Join the Crowd: Overcome Exclusion from Informal Networks

How can you break into those informal networks keeping women from advancing? Learn to pee standing up! Okay, maybe that was a bit extreme but the principle remains. I once advised a woman, after getting to know her style well, to follow the men to the Gents’ Room next time they decamped en masse. She did so, blithely announcing that she realised she had missed some important information previously so thought she’d better join them! Her point was taken!

Informal networks are hard to break into because they are precisely that, informal. If you’re not in the know you may not even know what you’re missing.

First, try and be explicit about what you are actually missing and the benefit being part of the network confers. You could try an upfront question of your male colleagues as well as using your own observations and those of other women in the organisation. You may also need to be more circumspect if the information isn’t readily available. Personal assistants, for example, still tend primarily to be women and I have always found it worthwhile to be in their good books! Your P.A. talks to other P.A.s….

Second, check whether you can get the benefit through another avenue. For example, if the benefit is raising one’s profile with senior management, is there a more unique way of doing this which will, ironically, give you more benefit than the network which excludes you? For example, the promotion survey I performed at my former company for the management course had an unintended consequence of raising my profile in the organisation, ultimately to my benefit.

If the network meets outside of usual work hours it can be very difficult – golf games, drinks with the boys, etc. Often this means working well outside normal working time. Fewer women than men can do this because women are the primary carers of children and elderly relatives and home makers, as survey after survey shows.

For example, one of the senior women I coached used her lunchtime to shop when her male colleagues were lunching together.

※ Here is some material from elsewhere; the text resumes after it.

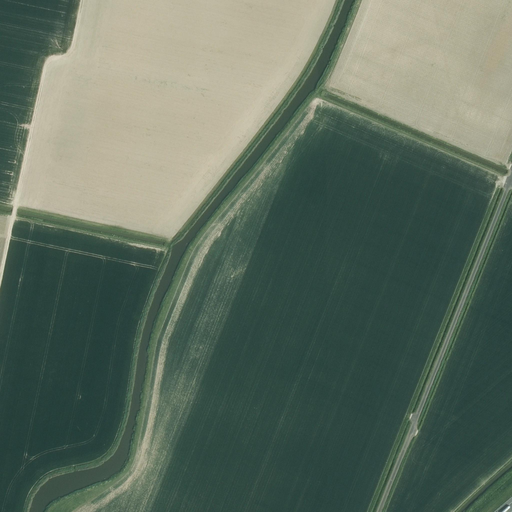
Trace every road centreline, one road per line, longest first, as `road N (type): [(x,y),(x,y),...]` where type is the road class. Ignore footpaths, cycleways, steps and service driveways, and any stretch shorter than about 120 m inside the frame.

So my questions to her were, if it is important to her career to attend at least some of these sessions, why is she taking on the full onus of shopping responsibilities? In her case, an assertive conversation with her partner was required about sharing domestic responsibilities.

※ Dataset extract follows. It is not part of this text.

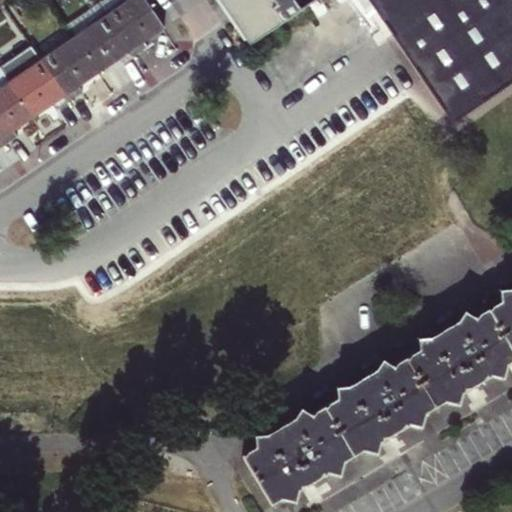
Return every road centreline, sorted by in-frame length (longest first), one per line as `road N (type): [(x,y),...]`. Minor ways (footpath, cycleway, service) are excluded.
road 1 (residential): [(0,267),(98,246),(273,123),(225,55)]
road 2 (residential): [(225,55),(0,216)]
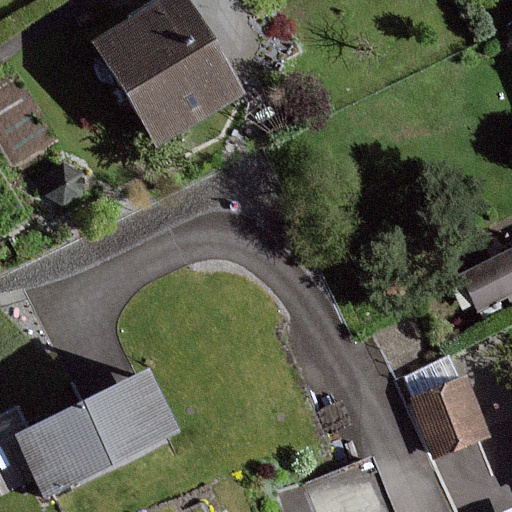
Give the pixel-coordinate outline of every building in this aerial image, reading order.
[(238,92),(182,0),(166,0),(98,41),(158,140),(238,92)] [(511,251),(462,276),(477,308),(511,290),(511,251)] [(50,492),(173,429),(145,374),(22,436),(50,492)] [(485,434),(463,380),(413,400),(435,454),(485,434)] [(391,511),(371,459),(308,483),(319,511),(391,511)]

Do you need to improve some of your own skills around becoming part of networks? Is it a confidence issue? Do you need some assertiveness training? Once again, don’t assume you are excluded; if you can, ask to go along. The answer will be illuminating whatever it is! The Old Boys clubs do exist and the more women challenge and highlight their existence the better.

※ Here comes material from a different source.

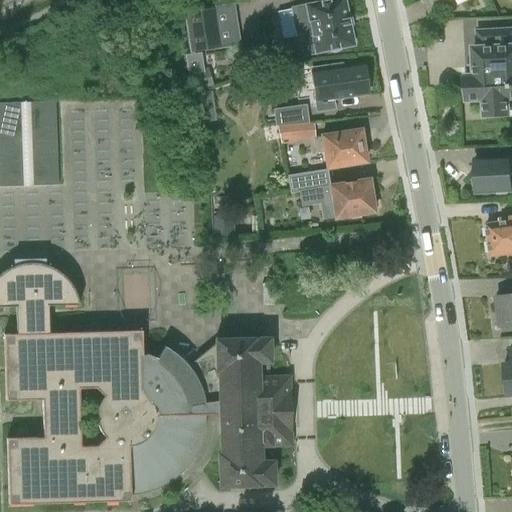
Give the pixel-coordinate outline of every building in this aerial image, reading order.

Build your own networks and maintain them. This can be in or out of your actual organisation. Once you have determined the benefit you want, it gets easier to know where to look. Statistically, we know most women in senior positions will be in a minority in an organisation. To get support and advice look to networking outside. Use these networks for support and encouragement. And don’t pull up the ladder when you reach the top!

Jane C. Woods is an executive coach in the UK. For more career advice, visit http://www.changingpeople.co.uk/category/womens-career-tips/.

1 comment

  1. Ben

    The only thing that would matter to me in terms of career potential for a man or woman is if they are effective at their job, and proficient in leadership roles. The worst would be to universally interpret criticism as chauvinism. My generation generally grew up around the attitude that almost always discouraged discrimination on any basis(except perhaps sexual orientation,which is becoming less prevalent as well). Granted that being in my 20s, I’m not very representative of the powers at be at this point so this is entirely hypothetical. But I think it shows a promising trend. My fear is that the pendulum will ‘swing too far’ in the manner that racial attitudes have.
    I feel that someone who values the success of their company will realize that overlooking anyone who may be very talented is bad for business in that it will result in missed opportunities to better there company.